I dug up my copy of And Both Were Young and dug into reading it this afternoon. I loved the experience. My inner experience shook me back and for a time today I was a teen reading this book. I was swept up in its power. I'm only 50 pages in, but it's so good, I know I'll love the rest.

CLM said...

Oh, Judith, I love And Both Were Young so much. I loved boarding school stores from a young age but this also has the elements of gawky girl becoming a swan, mysterious and swoony boy, dramatic mountain setting, exciting ski race. I know some of the elements are autobiographical as well. Delighted you are enjoying it. Also, a very different book, but when the libraries reopen, I want you to read A Borrowing of Bones by Paula Munier. My sister and I think it is a little reminiscent of Julia Spencer-Fleming but you will also like the dogs!

Ruthiella, Wives and Daughters is going to be my next classic. Not sure why I don't own it, given how much I loved North and South, but I want to read it in a book not an ebook so will wait. The miniseries of North and South is also excellent; very well cast. I am told the Netlfix version was abridged, however.

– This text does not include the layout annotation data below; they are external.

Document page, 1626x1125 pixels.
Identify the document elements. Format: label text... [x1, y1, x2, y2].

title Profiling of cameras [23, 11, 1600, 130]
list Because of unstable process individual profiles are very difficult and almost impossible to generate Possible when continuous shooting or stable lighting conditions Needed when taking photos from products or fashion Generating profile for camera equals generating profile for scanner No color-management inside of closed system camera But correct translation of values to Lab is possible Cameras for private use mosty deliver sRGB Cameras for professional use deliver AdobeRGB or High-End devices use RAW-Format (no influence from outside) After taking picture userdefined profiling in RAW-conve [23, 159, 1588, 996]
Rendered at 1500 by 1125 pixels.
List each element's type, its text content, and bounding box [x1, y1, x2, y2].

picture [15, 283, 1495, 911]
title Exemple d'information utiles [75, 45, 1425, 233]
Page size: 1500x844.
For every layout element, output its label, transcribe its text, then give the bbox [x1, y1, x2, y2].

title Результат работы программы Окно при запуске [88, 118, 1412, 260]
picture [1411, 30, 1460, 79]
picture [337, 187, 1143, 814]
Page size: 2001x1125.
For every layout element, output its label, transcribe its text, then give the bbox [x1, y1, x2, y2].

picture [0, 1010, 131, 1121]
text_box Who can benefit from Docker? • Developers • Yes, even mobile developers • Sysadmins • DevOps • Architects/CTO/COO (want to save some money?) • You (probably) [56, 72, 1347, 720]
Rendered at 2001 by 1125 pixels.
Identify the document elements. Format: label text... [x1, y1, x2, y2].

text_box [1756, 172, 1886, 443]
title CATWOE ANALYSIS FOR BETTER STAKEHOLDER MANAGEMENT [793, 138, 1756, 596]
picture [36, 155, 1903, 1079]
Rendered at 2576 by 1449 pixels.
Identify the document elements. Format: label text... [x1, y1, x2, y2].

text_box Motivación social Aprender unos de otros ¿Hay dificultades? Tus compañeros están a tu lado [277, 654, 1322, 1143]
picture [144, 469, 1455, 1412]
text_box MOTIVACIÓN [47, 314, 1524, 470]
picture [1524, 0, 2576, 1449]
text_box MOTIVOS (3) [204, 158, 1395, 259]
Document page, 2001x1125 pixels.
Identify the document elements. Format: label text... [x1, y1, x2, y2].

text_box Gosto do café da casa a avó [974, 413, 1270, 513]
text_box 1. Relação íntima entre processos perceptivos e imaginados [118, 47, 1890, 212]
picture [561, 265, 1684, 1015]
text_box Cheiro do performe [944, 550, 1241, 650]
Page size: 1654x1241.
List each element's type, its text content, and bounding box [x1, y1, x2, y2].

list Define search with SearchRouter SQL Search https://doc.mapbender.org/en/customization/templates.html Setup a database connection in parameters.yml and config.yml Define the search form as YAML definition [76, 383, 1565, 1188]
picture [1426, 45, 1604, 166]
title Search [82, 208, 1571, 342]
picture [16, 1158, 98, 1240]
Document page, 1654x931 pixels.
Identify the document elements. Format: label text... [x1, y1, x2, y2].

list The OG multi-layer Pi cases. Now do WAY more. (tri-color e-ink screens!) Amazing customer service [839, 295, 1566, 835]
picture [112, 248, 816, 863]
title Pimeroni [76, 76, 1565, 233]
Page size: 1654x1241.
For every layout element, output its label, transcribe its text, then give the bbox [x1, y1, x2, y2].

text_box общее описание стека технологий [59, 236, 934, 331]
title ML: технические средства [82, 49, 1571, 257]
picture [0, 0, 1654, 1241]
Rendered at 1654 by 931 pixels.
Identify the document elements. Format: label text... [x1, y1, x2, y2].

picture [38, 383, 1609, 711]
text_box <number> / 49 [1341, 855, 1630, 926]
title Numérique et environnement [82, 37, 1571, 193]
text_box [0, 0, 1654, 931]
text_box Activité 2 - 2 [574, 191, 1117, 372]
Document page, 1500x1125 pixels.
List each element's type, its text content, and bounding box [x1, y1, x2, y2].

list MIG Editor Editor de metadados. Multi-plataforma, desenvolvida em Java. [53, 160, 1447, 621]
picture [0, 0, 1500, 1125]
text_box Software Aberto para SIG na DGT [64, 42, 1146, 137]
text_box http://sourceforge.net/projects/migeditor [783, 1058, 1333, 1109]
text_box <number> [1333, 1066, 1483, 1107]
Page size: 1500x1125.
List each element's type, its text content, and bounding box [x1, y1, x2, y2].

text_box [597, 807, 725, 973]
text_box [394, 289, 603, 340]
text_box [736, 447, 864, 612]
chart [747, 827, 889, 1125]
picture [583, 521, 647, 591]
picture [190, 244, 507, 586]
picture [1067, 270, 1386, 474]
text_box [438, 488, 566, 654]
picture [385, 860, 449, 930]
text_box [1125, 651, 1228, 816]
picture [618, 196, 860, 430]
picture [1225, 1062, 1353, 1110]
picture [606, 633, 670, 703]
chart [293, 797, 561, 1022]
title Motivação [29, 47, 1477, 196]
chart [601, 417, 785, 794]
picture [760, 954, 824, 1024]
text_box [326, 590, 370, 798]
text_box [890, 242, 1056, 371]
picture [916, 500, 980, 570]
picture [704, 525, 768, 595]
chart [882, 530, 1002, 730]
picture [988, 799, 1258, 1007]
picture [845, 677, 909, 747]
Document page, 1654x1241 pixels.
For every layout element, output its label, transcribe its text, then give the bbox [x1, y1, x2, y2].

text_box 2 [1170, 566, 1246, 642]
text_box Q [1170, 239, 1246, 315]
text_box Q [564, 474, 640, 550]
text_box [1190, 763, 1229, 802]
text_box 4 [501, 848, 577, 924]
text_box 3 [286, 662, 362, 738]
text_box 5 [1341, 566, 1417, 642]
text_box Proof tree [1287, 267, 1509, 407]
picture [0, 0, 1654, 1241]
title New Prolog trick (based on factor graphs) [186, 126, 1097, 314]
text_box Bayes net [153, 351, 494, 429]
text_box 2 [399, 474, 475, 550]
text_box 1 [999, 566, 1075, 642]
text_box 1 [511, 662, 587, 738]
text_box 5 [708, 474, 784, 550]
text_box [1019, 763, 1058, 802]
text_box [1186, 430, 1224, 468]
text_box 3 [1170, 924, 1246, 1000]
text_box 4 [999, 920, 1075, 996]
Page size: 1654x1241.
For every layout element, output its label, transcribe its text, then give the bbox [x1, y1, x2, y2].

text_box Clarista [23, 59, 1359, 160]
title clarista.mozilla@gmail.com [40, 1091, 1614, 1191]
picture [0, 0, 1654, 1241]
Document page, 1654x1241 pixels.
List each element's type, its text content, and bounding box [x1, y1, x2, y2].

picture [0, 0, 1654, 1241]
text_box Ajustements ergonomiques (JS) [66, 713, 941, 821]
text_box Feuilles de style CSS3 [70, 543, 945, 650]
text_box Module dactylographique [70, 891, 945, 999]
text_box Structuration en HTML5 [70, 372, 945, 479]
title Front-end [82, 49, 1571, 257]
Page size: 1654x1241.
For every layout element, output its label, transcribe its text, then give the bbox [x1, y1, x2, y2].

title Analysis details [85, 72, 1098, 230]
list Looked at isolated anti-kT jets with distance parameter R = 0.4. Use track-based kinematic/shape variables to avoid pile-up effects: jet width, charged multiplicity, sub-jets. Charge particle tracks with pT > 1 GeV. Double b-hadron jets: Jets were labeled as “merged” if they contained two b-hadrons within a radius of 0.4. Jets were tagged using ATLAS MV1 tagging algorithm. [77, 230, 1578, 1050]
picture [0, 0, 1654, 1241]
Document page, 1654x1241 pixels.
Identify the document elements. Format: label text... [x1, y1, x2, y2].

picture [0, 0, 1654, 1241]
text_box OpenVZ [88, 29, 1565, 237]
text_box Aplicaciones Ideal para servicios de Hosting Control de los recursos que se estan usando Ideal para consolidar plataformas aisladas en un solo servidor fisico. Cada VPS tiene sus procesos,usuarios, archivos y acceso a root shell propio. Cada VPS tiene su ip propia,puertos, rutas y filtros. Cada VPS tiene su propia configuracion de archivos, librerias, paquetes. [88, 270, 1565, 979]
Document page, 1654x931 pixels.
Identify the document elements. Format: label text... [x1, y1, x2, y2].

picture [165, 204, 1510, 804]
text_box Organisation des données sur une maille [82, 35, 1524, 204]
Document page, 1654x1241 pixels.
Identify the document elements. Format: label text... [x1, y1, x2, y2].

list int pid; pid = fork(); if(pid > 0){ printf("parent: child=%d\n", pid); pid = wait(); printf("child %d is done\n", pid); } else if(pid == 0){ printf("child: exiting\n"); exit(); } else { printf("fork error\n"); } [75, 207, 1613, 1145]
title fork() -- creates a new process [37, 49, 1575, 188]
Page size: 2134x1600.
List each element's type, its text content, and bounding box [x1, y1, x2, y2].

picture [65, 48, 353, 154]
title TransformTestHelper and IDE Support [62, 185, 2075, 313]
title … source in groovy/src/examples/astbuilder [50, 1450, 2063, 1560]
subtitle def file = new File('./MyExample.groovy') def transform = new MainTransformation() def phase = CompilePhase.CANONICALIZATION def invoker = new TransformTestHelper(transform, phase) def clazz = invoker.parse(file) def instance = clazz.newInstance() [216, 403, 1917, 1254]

Karen, except for A Tale of Two Cities, I haven't been able to get into Dickens, and even I with a love of WWII fiction overdid it a little these last few months. So I am trying to mix it up. Yesterday I read a book about the crusades which I had owned so long I forgot I had never read it. There were no female characters at all. The author didn't even explain what had happened to the hero's mother which seemed very odd but I was clearly not the target audience, although I enjoyed it.